South Africa’s apex court has refused to grant the ANC further legal appeals in the ruling party’s bid to keep its cadre deployment records out of opposition hands.
On Monday, the Constitutional Court ruled that “it is not in the interests of justice for leave to appeal to be granted”, and dismissed the ANC’s application with costs.
The ANC had approached the highest court after the Supreme Court of Appeal found in September 2023 that the party could not appeal against an earlier high court loss on the matter. The Constitutional Court ruling on Monday now means that the ANC has exhausted its legal avenues.
Records could be major political headache for Ramaphosa
Driving the legal process against the ANC has been DA MP Leon Schreiber, who asked the courts to compel the ANC to make public all records relating to the party’s cadre deployment committee.
Previously, Schreiber’s litigation succeeded in effecting the release of 58 pages of committee meeting minutes held between 2018 and 2020. The records showed how the ANC’s cadre deployment committee routinely meets to deliberate on individuals to fill a wide range of positions within the public sector: from government departments to Chapter Nine institutions as well as, most controversially, the judiciary.

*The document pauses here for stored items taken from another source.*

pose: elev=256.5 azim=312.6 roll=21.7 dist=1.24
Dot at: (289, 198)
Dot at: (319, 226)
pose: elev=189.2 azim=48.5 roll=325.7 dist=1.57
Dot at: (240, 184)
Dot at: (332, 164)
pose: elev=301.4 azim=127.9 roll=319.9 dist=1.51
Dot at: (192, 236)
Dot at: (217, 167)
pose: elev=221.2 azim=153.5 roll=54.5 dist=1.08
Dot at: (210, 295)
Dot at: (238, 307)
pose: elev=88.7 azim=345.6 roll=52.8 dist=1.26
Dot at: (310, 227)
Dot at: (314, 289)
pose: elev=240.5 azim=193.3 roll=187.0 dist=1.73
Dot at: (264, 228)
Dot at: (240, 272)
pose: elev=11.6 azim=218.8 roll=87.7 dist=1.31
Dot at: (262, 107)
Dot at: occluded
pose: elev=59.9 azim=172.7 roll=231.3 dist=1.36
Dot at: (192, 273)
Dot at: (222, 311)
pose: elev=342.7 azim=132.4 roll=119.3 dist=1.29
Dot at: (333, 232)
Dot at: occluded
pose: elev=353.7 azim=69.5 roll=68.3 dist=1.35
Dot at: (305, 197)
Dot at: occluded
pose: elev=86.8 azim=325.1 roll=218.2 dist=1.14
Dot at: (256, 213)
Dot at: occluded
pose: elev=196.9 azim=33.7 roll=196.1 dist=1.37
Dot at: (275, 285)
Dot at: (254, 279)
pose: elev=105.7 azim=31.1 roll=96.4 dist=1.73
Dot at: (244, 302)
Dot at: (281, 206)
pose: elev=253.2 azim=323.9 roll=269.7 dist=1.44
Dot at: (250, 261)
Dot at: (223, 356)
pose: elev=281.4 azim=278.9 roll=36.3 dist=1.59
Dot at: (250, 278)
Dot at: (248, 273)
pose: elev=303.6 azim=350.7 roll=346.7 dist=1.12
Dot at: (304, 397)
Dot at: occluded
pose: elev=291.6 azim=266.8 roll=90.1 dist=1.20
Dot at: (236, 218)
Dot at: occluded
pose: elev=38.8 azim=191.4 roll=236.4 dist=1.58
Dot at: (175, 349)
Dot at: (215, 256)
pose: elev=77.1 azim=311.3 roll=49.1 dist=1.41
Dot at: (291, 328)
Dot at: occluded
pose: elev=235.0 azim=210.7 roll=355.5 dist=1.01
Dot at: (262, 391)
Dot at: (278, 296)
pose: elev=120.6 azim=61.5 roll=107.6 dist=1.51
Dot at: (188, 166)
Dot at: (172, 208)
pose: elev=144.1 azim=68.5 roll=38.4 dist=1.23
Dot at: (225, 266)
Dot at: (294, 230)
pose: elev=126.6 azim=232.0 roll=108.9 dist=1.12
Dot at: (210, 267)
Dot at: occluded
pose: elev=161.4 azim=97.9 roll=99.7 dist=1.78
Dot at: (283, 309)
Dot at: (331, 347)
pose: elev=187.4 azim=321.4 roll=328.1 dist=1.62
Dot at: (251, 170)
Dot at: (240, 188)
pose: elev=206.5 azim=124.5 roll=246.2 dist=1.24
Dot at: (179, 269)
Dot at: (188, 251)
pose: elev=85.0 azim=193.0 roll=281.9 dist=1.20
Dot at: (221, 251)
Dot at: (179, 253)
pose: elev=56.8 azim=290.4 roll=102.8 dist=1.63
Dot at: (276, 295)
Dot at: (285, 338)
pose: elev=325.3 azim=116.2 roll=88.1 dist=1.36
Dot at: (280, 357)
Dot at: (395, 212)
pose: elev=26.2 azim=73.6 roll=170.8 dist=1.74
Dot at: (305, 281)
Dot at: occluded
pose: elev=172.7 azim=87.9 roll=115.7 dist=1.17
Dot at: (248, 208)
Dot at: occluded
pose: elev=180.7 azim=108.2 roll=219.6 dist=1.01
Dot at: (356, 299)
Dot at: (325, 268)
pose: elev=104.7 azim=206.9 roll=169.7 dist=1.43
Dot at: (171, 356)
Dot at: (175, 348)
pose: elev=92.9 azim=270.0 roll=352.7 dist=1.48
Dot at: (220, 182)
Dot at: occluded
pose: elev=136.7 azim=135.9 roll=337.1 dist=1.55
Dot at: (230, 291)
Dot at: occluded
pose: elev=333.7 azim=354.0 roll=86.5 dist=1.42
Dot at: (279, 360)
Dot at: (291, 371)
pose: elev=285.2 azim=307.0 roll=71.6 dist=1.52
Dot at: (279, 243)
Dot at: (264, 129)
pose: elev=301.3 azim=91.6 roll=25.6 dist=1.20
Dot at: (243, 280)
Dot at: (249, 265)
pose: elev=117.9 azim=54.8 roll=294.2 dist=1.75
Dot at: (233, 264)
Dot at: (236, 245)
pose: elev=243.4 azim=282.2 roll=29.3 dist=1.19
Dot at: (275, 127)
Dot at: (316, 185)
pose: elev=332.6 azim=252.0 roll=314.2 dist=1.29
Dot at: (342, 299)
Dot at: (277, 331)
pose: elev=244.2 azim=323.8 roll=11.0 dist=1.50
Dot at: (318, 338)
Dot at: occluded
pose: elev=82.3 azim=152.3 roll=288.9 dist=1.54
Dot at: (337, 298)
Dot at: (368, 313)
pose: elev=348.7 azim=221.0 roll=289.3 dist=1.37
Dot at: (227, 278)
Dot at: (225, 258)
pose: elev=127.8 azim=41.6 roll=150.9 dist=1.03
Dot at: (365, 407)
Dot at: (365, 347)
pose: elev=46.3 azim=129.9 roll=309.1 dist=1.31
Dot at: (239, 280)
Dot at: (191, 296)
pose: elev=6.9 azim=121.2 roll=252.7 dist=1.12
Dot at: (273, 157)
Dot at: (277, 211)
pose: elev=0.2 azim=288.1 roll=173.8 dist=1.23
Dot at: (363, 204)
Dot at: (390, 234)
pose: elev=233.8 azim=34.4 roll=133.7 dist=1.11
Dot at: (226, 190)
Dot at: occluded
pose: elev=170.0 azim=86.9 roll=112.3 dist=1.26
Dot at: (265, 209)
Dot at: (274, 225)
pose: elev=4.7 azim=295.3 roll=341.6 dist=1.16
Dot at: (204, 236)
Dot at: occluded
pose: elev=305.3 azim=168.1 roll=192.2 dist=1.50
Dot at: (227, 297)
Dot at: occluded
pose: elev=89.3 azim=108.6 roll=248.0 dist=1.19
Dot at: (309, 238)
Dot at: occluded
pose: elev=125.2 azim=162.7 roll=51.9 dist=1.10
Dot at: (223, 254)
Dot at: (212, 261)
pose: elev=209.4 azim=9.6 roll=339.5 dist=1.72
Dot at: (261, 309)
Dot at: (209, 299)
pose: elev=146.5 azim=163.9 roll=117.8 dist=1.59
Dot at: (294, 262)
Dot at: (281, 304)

During the 2018 to 2020 period, the deployment committee was chaired by former deputy president David Mabuza.
The documents Schreiber has been after more recently are far more significant. They are the cadre deployment records for the peak State Capture period, between 1 January 2013 and 1 January 2021.
Potentially most explosively, this is the period during which President Cyril Ramaphosa — then acting as deputy — chaired the committee.
The DA is likely to make significant mileage out of Ramaphosa’s personal involvement in the practice of cadre deployment, whatever the records show.
DA hails great legal victory
“Today marks one of the great victories in South African legal and democratic history,” Schreiber said in a statement on Monday.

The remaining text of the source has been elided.